The answer, in the case of Petr Ginz, is all of the above. Ginz was a Czech of mixed Jewish and non-Jewish parentage who was deported in 1942 to Theresienstadt and then, in 1944, to his death in Auschwitz. His diary came to light in 2003 after the Israeli astronaut Ilan Ramon took Ginz's drawing "Moon Landscape" with him on the doomed space shuttle Columbia. After the shuttle exploded, a man in Prague who had found the diaries years earlier in a house he purchased saw news reports about Ginz and his painting and contacted the Yad Vashem museum in Jerusalem, which already had a collection of Ginz's artwork. Now published by his surviving sister, the book includes some of his promising watercolors, linocuts and drawings, and excerpts from his writings, including the incomplete The Secret of Satan's Grotto, one of his six unpublished novels:
"It occurred to me then that my feelings at that moment were like a newspaper before it hits the rolling press. All the pressure from every side disappeared.

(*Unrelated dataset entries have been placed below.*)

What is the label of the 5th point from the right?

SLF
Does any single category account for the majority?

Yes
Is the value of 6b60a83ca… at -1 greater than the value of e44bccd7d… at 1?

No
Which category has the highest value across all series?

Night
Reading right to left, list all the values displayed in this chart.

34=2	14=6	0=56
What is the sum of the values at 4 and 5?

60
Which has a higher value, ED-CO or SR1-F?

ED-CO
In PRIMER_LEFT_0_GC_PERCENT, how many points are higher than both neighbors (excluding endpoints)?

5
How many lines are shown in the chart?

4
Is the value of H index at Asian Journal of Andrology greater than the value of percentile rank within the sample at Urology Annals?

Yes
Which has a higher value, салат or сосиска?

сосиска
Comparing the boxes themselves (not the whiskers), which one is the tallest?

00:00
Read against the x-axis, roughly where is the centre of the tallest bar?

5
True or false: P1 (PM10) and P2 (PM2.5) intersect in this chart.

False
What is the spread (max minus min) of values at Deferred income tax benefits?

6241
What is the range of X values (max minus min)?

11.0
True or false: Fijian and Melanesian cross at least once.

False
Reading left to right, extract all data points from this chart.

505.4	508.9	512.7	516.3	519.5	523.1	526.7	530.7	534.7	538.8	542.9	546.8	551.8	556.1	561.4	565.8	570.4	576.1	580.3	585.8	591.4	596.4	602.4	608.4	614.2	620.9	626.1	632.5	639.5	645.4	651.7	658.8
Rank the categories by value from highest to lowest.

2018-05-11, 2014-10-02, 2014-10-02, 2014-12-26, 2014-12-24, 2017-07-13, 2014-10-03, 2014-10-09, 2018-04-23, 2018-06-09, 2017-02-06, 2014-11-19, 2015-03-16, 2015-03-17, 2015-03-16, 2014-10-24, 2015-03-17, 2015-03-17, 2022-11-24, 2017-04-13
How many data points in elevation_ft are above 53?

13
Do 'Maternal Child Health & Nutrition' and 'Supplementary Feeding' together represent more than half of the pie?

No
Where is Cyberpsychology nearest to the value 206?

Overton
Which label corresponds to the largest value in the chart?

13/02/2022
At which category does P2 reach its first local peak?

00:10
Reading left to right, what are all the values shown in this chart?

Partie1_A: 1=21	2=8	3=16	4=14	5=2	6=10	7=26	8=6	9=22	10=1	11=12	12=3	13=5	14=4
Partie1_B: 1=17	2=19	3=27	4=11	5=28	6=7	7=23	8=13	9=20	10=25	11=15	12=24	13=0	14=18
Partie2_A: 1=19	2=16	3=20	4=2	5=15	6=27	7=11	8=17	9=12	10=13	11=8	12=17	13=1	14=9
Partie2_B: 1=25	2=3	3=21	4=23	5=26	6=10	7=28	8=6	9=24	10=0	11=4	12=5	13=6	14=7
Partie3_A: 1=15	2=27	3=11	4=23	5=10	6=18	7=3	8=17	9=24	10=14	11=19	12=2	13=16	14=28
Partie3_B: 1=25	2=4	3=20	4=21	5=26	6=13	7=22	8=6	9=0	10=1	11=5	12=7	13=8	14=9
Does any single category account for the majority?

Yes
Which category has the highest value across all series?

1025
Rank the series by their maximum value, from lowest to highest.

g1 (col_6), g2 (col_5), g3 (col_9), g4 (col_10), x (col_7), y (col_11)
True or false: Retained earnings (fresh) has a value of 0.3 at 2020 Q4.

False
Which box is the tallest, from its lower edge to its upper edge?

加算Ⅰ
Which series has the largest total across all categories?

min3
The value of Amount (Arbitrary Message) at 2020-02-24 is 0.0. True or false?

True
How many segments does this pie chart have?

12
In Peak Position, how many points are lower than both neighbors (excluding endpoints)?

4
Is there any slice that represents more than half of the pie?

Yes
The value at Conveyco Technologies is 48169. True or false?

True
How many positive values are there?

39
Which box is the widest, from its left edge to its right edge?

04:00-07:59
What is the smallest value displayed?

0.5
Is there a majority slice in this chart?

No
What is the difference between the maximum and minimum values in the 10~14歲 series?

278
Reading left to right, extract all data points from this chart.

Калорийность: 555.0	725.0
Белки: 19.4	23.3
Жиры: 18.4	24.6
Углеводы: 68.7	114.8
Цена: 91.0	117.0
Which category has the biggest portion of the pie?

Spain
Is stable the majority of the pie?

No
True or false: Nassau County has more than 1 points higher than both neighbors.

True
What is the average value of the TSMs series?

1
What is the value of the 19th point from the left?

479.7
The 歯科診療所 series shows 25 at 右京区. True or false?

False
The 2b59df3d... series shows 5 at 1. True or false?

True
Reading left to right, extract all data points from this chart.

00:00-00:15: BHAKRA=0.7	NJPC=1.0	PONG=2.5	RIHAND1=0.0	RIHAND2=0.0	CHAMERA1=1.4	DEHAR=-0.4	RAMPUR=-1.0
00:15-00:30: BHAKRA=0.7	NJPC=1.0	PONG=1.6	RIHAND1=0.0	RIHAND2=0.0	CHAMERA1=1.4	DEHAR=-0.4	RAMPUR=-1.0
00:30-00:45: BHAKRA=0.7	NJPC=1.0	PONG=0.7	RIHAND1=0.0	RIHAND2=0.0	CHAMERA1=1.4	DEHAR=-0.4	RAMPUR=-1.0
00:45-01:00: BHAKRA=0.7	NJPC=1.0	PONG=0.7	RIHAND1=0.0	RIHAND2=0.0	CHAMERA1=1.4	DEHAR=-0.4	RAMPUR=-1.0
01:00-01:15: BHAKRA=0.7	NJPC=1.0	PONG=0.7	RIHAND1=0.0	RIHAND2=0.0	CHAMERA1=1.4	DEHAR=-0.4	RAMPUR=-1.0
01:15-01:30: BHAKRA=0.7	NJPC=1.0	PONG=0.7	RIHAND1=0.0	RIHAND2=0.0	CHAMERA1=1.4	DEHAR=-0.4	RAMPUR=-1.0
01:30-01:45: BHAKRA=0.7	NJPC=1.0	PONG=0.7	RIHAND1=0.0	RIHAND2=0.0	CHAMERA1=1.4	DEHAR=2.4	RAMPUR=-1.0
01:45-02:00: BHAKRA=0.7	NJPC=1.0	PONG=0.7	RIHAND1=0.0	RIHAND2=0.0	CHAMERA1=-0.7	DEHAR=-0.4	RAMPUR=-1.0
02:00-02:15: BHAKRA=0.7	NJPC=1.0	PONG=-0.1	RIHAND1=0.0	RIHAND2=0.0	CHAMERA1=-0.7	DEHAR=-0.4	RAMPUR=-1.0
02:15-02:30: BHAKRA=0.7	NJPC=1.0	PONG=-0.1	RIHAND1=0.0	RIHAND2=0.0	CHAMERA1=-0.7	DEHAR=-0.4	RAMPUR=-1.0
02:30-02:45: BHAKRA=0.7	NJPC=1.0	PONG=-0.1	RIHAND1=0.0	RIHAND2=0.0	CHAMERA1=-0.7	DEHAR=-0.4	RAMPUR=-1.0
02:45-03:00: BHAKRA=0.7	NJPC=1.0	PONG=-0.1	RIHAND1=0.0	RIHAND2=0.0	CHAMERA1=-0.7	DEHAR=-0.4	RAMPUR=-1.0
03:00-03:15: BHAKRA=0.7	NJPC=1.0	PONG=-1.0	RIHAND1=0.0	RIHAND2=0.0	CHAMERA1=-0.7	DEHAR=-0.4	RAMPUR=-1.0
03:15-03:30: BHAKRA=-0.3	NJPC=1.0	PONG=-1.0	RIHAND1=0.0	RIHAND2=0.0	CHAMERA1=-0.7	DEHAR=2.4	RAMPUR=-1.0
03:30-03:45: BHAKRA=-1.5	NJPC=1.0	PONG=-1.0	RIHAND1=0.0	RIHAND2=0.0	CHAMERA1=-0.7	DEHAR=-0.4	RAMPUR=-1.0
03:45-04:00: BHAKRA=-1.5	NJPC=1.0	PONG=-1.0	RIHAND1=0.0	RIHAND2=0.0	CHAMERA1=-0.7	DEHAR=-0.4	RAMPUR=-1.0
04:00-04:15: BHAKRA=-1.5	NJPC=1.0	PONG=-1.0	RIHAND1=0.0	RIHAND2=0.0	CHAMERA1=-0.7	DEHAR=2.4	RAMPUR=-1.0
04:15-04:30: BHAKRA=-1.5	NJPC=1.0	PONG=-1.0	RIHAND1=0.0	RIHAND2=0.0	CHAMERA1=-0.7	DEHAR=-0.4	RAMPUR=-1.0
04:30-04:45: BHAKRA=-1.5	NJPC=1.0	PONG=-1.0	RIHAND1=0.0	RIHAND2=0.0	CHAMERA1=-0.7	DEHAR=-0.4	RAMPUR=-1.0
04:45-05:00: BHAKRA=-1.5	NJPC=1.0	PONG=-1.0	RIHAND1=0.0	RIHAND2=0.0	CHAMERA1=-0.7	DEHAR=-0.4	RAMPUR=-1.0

I wondered: why does the pure paper of children's souls have to pass from a young age through the rolling press of life and society, which imprints it with all sorts of qualities and crushes it under the pressure of worries about livelihood and the attacks of enemies."
So much of young Ginz's writings deal with such sadness. While the diary itself is mainly recitations of the personal and political events of his days, his art and the brief excerpts of his journalism (he founded and edited a magazine in Theresienstadt) and novels reveal a burdened though delicate heart, and a fine mind and hand that were never allowed to grow so much finer.